Dans cette étude7, nous avons utilisé une méthode probabiliste basée sur un Monte-Carlo pour caractériser les flux neutroniques et l'évolution du combustible. En vue d'une comparaison quantitative, nous avons considéré plusieurs descriptions de plus en plus détaillées des éléments du réacteur, en partant d'une configuration homogène du combustible (HTR1, voir figure 1), en prenant en compte les assemblages des crayons (HTR2 - fig. 2) et leur structure sous forme de particules (HTR3 - fig. 3) dont la dimension caractéristique est de 300 micromètres. Les effets des différentes approximations sont étudiés sur les valeurs du facteur de multiplication8 keff11 , la durée du cycle du réacteur, les caractéristiques des neutrons et l'évolution de la composition isotopique du combustible. Nous avons montré que la performance du GT-MHR est considérablement influencée par la façon dont la géométrie est modélisée (fig. 4). Les distributions spatiales et énergétiques du flux de neutrons ne peuvent être négligées pour des isotopes dont les sections efficaces présentent de grandes résonances tels que le 240Pu, le 241Pu et l'167Er. La formation du 241Pu et la consommation d'167Er sont notamment responsables de variations du cycle du combustible. La durée du cycle est notablement réduite lorsque la structure détaillée est prise en compte (HTR3).

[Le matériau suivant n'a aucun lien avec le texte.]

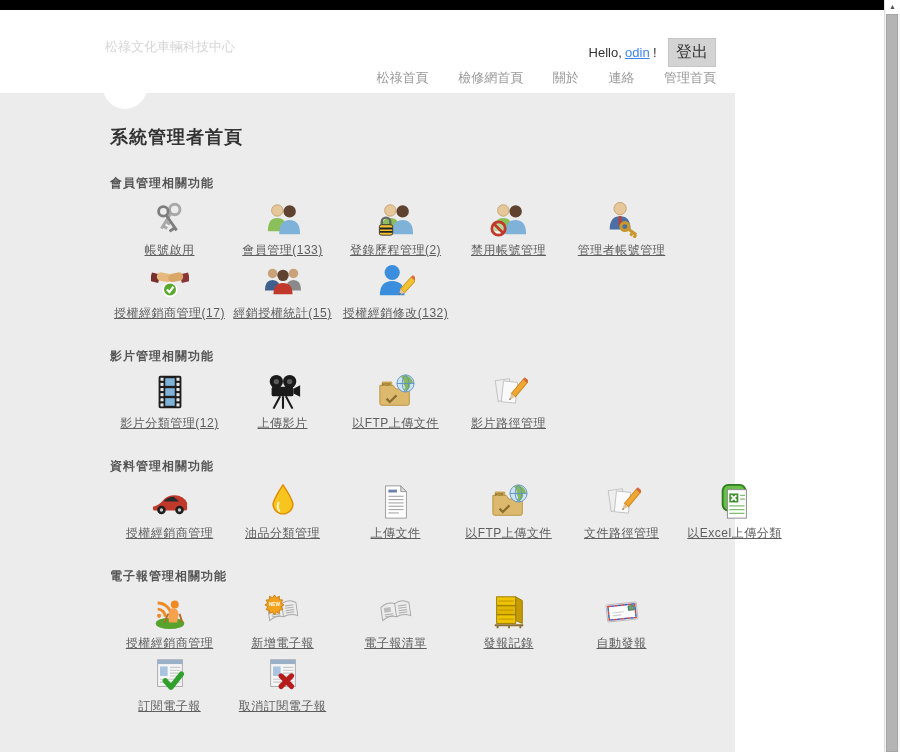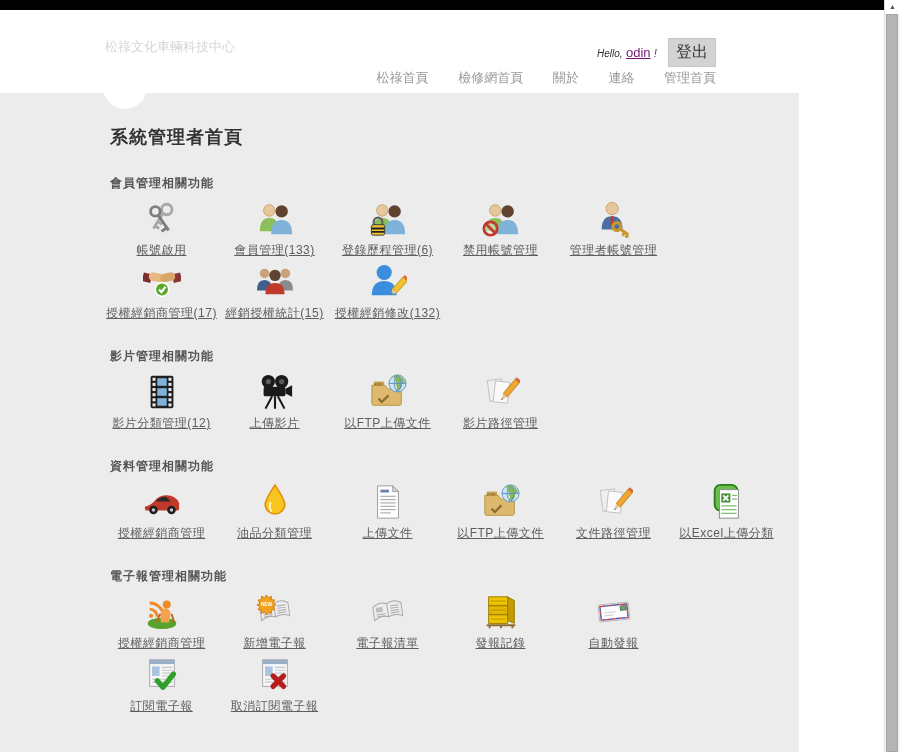"Hello," .greeting .hello { font-size: 10px -> 13px; font-style: italic -> none }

L'utilisation d'un Monte-Carlo avec une géométrie fine et finie pour ce système particulier est un outil puissant pour optimiser le cycle du combustible et étudier les possibilités d'incinération des déchets nucléaires dans un GT-MHR. Il serait intéressant de comparer nos résultats (HTR3) avec d'autres modélisations, comme celles basées sur la théorie de diffusion neutronique9 (calculs déterministes). Une collaboration étroite avec les spécialistes des calculs de réacteurs est nécessaire dans ce domaine. Une comparaison avec l'expérience s'avère enfin indispensable pour valider les prédictions des calculs Monte-Carlo basés sur une géométrie réaliste.





Figure 1 : Coupe transversale d'un GT-MHR présentant des structures hexagonales homogènes (HTR1). Le cœur actif est présenté en vert. Le diamètre du cœur est d'environ 4 mètres.

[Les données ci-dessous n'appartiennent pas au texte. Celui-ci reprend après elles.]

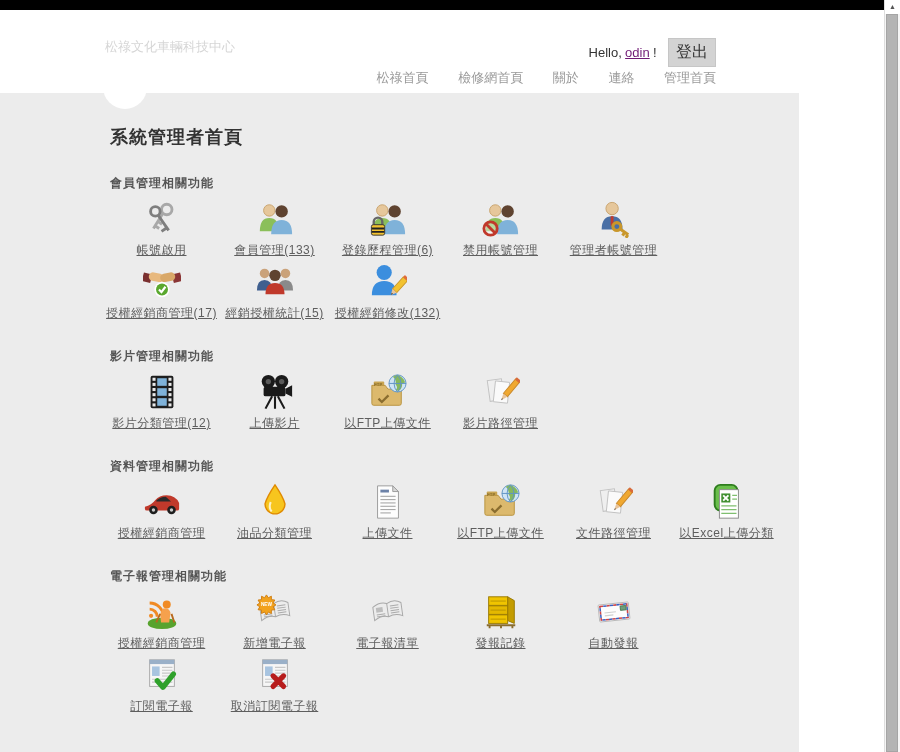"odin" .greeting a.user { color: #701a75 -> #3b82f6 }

Figure 2 : Structure du cœur actif (HTR2) : A) 3 rangées de colonnes hexagonales contenant le combustible ; B) Loupe sur une colonne d'assemblage : les crayons de combustible sont présentés en vert, les crayons d'erbium en jaune, les canaux d'hélium en bleu. Le reste de la structure en violet est la matrice en graphite.

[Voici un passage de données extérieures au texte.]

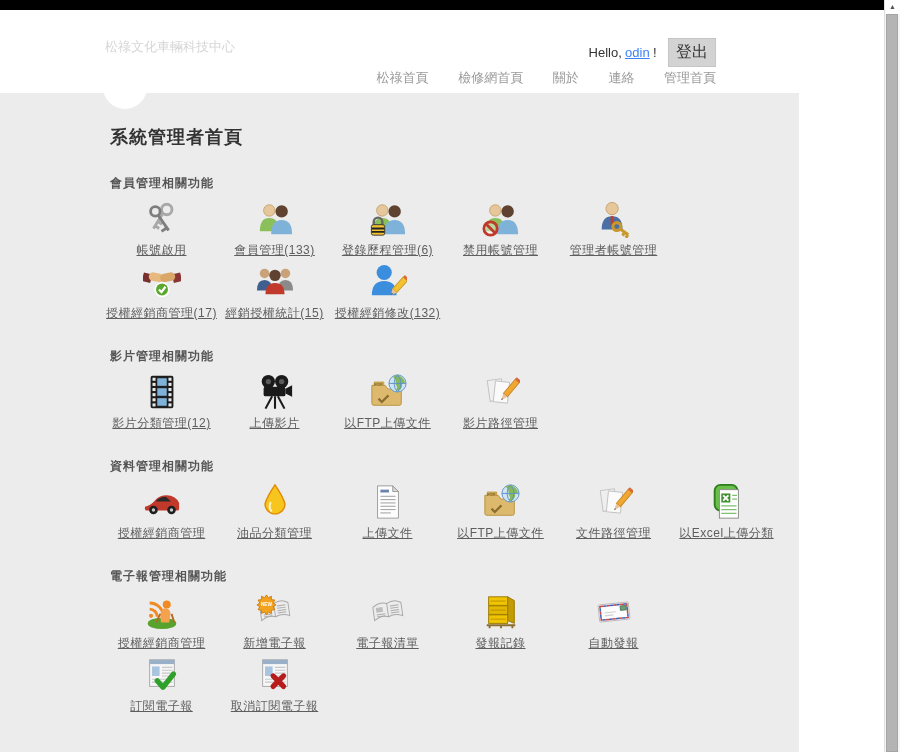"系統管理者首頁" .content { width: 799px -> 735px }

Figure 3 : Loupe sur un crayon de combustible (HTR3) : A) coupe transverse d'un crayon ; B) particule de combustible (élément TRISO) : noyaux de PuO2-x (en vert), entourés par trois ou quatre couches de matériau réfractaire (enrobage de graphite+silicium ou zirconium+graphite) capable de piéger les produits de fission.


Figure 4 : Comportement du keff pour différents schémas de description du combustible dans un GT-MHR " brûlant " du plutonium militaire. Le calcul HTR3 correspond à une géométrie réaliste.




1 Gas Turbine-Modular Helium cooled Reactor ; réacteur à neutrons thermiques fonctionnant à haute température d'hélium (850°C).
2Voir "Les Défis du CEA" n°95, avril-mai 2003, P.13-25
3Plus de 40% comparé à 33% pour les REP.
4Plus de 90 % dans le cas du 239Pu.
5 La proportion en masse de 167Er/239Pu est de 40% environ.
6La réactivité diminue si la température du combustible augmente.
7R. Plukiene, D. Ridikas, "Modelling of HTRs with Monte Carlo: from a Homogeneous to an Exact Heterogeneous Core with Micro-particles", Annals of Nuclear Energy 30 (2003) p. 1573-1585.
8Ce facteur doit être égal à l'unité pour maintenir un taux de fission constant.
9F. Damian, X. Raepsaet, F. Moreau, "Code and Methods Improvement in HTGR Modelling at CEA", Proceedings of the Int. Conference PHYSOR 2002, Seoul, Korea (2002) p. 5A-03.